Gib aus dem Text über den neuen Namen Nordmazedoniens die Passage zwischen „Das Kind ist“ und „die Grenze bilden.“ einschließlich wörtlich wieder.

### Lesetext
──────────
Das Kind ist aus der Taufe gehoben. Seit dem Wochenende steht der endgültige Name fest: „Republik Nordmazedonien“ heißt künftig das nördliche Nachbarland Griechenlands. Einen entsprechenden Vertrag haben am Sonntag die beiden Außenminister Nikos Kotzias und Nikola Dimitrov unterzeichnet: Vor der malerischen Kulisse der Prespa-Seen, die zwischen Griechenland, Albanien und der Republik Nordmazedonien die Grenze bilden.
Streit seit fast drei Jahrzehnten beendet
Herzlich war am Sonntag auch die Begrüßung der beiden Ministerpräsidenten Alexis Tsipras (Griechenland) und Zoran Zaev (Republik Nordmazedonien). Letzterer hat seinem Amtskollegen aus Athen eine Krawatte geschenkt: Tsipras ist bekanntlich eingeschworener Nicht-Krawatten-Träger. Er hat jedoch erklärt, einen Halsbinder zu tragen, wenn das Land aus der seit 2010 anhaltenden Finanz- und Wirtschaftskrise heraus findet. Im August wird Hellas voraussichtlich die Memorandumspolitik der Geldgeber hinter sich lassen. Auch die Lösung der Namensfrage der Republik Nordmazedonien wäre sicher ein gebührender Anlass für einen Spitzenpolitiker, Krawatte zu tragen: Der Namensstreit um das nördliche Nachbarland hält seit 27 Jahren an.
──────────
### Einträge
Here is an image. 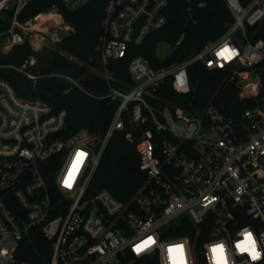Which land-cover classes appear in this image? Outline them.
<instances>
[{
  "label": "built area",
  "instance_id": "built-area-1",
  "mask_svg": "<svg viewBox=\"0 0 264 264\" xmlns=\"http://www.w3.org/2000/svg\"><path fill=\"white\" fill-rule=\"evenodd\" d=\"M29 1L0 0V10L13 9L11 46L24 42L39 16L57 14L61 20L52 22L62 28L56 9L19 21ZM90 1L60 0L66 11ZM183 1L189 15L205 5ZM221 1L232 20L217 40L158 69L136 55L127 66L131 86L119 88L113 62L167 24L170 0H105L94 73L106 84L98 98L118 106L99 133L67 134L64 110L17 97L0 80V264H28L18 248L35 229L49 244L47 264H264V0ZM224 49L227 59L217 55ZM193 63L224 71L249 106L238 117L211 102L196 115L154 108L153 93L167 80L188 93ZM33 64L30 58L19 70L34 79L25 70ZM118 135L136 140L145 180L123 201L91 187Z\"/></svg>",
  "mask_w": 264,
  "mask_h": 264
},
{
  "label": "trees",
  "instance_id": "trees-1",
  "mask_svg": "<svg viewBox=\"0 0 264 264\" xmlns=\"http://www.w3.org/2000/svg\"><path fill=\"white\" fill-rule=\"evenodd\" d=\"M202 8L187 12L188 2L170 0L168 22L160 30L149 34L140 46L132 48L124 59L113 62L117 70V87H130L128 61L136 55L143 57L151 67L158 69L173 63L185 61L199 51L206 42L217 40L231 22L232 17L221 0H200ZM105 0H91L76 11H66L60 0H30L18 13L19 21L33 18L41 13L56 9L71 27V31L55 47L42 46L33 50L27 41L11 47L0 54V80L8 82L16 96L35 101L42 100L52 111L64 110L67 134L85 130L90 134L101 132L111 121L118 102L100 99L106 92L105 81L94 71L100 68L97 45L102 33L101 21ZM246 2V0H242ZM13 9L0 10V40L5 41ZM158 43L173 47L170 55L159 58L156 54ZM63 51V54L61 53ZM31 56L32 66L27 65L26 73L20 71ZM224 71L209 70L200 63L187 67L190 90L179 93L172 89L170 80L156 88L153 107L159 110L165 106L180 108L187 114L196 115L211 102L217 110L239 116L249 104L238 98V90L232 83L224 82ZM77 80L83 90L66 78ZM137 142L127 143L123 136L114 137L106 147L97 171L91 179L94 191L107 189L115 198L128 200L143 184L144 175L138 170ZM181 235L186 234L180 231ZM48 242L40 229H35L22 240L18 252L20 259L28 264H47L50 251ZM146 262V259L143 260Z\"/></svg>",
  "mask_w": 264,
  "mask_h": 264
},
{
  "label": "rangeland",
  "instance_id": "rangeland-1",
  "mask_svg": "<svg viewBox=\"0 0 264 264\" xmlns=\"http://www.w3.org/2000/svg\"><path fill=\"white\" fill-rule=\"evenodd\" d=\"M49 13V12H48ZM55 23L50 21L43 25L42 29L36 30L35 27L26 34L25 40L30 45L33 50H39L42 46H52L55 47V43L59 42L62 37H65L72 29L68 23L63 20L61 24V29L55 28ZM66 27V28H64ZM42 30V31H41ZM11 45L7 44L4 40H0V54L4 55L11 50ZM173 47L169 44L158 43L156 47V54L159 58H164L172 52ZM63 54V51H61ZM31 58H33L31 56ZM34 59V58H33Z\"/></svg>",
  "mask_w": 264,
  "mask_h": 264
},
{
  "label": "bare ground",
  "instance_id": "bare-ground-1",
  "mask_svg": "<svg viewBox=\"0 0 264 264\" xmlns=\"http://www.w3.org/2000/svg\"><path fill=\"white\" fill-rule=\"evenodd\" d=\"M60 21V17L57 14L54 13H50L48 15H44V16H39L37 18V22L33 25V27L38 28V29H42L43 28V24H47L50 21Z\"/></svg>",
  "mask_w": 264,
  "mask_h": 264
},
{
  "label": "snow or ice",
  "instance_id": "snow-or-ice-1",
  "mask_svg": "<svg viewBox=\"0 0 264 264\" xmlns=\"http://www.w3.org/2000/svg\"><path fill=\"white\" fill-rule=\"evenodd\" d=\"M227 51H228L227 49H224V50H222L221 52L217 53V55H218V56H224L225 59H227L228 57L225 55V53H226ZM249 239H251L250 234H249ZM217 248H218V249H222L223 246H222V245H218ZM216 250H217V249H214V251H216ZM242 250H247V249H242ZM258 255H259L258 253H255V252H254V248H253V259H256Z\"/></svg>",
──────────
### Übungsergebnis
Das Kind ist aus der Taufe gehoben. Seit dem Wochenende steht der endgültige Name fest: „Republik Nordmazedonien“ heißt künftig das nördliche Nachbarland Griechenlands. Einen entsprechenden Vertrag haben am Sonntag die beiden Außenminister Nikos Kotzias und Nikola Dimitrov unterzeichnet: Vor der malerischen Kulisse der Prespa-Seen, die zwischen Griechenland, Albanien und der Republik Nordmazedonien die Grenze bilden.